The Office of the Appellate Defender (OAD) is New York’s oldest provider of appellate representation to poor people convicted of felonies, and the City’s second oldest institutional indigent defense office. OAD handles post-conviction cases from the Bronx and Manhattan, including direct appeals before the Appellate Division, First Department, and the New York Court of Appeals. OAD litigates sex offender registration level hearings, drug law resentencings, and motions to overturn wrongful convictions (including claims based on new or undisclosed evidence, prosecutorial misconduct and ineffective assistance of counsel). OAD also advocates for improved prison and parole conditions, and provides reentry assistance. Since its founding in 1988, OAD has maintained a national reputation for superb appellate advocacy and innovation, as well as a holistic, client-centered, approach to representation. OAD has repeatedly been recognized by the New York State Bar Association and the appellate courts for excellent representation.

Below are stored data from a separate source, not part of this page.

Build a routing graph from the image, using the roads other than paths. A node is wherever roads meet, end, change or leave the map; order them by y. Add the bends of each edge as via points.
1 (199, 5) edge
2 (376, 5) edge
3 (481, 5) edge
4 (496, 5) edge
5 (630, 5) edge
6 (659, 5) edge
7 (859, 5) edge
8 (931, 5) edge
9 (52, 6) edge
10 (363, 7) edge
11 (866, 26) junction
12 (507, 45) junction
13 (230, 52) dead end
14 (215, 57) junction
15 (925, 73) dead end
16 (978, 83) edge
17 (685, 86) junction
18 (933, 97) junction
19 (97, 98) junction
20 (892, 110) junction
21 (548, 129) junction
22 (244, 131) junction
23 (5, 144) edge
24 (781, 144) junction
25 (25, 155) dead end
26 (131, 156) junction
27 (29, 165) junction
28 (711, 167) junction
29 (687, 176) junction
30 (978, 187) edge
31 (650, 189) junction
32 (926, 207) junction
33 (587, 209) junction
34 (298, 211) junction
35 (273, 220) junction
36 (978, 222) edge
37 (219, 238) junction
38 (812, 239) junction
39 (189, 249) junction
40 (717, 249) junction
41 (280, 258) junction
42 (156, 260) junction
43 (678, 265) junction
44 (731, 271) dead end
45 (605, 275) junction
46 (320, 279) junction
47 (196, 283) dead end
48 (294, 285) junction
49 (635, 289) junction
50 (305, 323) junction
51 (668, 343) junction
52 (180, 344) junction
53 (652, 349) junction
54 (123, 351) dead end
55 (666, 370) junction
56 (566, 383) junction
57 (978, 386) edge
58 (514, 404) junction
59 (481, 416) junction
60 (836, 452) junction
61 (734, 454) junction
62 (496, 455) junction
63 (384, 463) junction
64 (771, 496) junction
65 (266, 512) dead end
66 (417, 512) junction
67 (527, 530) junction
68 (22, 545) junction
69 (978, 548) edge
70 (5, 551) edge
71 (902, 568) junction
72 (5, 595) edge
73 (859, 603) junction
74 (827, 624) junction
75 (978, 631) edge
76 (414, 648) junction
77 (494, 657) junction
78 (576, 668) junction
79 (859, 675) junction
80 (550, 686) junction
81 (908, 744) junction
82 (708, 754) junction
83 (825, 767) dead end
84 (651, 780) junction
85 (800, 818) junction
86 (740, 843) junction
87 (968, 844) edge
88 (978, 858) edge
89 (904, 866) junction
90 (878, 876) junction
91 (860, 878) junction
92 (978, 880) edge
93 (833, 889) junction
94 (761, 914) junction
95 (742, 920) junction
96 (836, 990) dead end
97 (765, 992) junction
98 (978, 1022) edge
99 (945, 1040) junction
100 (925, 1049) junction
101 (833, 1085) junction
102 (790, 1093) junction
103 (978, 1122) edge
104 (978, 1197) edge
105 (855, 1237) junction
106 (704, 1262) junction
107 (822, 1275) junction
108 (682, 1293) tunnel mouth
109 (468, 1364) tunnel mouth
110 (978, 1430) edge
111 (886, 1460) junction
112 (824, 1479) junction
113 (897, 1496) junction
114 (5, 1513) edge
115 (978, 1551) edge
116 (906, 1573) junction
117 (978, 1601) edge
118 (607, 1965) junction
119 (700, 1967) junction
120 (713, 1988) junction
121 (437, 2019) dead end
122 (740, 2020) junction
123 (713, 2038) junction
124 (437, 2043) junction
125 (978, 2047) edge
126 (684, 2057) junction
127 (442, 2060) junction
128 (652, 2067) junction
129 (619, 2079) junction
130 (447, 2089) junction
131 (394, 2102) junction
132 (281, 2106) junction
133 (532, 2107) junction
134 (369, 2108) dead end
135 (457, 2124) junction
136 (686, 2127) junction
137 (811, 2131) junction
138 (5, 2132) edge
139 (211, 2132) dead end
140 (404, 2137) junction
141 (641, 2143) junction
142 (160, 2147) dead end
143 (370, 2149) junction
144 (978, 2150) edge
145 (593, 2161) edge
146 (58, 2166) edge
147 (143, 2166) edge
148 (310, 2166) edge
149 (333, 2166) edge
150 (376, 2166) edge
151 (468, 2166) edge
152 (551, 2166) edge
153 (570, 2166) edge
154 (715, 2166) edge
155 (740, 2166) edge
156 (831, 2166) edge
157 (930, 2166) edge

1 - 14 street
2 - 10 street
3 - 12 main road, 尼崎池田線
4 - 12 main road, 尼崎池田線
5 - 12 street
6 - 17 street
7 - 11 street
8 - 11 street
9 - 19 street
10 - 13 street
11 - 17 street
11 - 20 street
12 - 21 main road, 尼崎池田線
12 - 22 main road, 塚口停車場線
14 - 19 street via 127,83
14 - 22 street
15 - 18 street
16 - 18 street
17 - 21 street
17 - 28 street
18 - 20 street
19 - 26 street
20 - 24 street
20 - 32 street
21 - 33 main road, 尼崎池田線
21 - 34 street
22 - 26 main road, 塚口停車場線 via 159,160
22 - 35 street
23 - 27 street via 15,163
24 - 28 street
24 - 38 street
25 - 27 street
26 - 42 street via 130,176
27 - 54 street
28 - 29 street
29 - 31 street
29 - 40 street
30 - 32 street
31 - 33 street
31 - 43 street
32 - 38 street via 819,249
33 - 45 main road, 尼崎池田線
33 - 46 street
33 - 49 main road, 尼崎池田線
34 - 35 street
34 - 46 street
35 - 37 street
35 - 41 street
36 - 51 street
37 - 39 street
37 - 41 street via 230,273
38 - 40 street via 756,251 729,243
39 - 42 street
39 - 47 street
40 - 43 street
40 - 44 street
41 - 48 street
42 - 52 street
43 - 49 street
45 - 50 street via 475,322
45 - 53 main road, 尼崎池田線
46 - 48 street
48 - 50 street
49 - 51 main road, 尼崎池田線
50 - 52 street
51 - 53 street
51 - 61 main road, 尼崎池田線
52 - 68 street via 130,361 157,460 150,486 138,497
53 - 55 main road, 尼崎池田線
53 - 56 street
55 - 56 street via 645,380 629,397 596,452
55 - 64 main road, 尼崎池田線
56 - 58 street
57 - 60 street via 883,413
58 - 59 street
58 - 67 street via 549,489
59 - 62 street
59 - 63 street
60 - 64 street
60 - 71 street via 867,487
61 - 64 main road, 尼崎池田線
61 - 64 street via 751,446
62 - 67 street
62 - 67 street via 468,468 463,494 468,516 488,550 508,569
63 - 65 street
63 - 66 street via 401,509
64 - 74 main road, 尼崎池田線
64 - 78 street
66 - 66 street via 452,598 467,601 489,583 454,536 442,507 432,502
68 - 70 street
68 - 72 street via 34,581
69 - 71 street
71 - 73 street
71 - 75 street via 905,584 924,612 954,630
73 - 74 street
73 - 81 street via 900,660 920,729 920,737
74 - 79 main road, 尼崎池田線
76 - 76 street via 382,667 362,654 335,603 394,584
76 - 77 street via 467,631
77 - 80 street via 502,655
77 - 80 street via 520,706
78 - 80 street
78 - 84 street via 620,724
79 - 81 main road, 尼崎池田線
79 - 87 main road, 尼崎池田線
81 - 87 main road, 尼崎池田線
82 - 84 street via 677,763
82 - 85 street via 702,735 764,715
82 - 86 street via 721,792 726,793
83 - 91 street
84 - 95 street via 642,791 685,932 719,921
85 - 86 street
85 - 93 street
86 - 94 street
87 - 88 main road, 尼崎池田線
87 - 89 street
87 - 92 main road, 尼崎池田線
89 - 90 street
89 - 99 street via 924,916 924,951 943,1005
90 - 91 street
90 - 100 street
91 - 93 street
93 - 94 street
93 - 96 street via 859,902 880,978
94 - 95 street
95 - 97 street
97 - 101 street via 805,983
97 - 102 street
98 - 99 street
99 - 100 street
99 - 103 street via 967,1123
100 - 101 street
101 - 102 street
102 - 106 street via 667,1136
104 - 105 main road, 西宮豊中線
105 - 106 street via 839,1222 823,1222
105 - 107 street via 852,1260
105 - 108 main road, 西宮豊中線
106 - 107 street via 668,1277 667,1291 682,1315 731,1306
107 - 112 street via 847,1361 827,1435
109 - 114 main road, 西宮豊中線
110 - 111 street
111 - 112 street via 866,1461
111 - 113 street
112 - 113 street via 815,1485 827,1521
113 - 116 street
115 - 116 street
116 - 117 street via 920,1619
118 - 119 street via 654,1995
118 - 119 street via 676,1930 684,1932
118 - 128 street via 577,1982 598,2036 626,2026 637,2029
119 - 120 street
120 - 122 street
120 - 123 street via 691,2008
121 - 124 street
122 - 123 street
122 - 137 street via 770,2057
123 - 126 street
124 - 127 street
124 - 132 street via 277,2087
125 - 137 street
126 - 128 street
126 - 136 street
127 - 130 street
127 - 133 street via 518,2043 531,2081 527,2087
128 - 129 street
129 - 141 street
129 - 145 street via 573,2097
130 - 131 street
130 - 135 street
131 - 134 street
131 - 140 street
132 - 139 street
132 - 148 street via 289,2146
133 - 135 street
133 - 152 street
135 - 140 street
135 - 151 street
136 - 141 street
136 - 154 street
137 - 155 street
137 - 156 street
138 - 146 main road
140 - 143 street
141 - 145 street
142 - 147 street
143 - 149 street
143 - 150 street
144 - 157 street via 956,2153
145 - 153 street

On March 14, 2018, the New York State Parole Board announced that it was granting parole to Mr. Herman Bell – an individual who, in 1971, received a 25-years-to-life sentence pursuant to his conviction for two counts of second-degree murder. The Board explained that it concluded Mr. Bell was eligible for release based on a number of factors, including Mr. Bell’s age (70), the number of years he spent in prison (47), his commitment to programming, and a Department of Corrections and Community Supervision assessment finding that Mr. Bell poses a low risk to the community. In response, numerous New York City and State elected officials have publicly criticized the Board’s decision, asserting that the nature of Mr. Bell’s conviction renders his release inappropriate. Although OAD lacks sufficient information to take a position on Mr. Bell’s entitlement to release, OAD firmly believes that no one should be denied release based solely on the facts of a crime – particularly not one that is almost five-decades old. Not only must evidence of rehabilitation be a critical component of any parole decision, the parole process must be independent, transparent and offer a meaningful opportunity for release. Unfortunately, the critique of Mr. Bell’s recent grant of parole suggests that New York’s parole process lacks such fundamental guarantees.
“Instead of asking why the Board granted parole this time, we should be asking why the Board doesn’t grant parole more often,” said Lisa Packard, Managing Attorney for OAD. “If rehabilitation is a goal of incarceration, we should applaud the parole board’s decision to release a person whose institutional record warrants it.”
Over the past thirty years, OAD has represented thousands of people in prison and witnessed first-hand our clients’ extraordinary efforts to achieve rehabilitation and release. The suggestion that the Parole Board’s decision should be reconsidered or reversed solely because Mr. Bell was convicted of the murder of a police officer – and regardless of his substantial evidence of rehabilitation – sends a profoundly disturbing message that New York’s sentencing structure is disingenuous and that some sentences are parole-eligible on-paper-only. A reversal of Mr. Bell’s grant of parole on this basis would undermine New York’s recent progress in the parole arena, and discourage meaningful efforts at reform and rehabilitation by people currently serving parole-eligible sentences.
In New York, repeated parole denials are, unfortunately, the norm. Indeed, Mr. Bell was previously denied parole seven times. The Parole Board’s decision to grant parole to Mr. Bell after considering evidence of his rehabilitation – and the facts and circumstances of his crime – appears to be an example of the system working properly.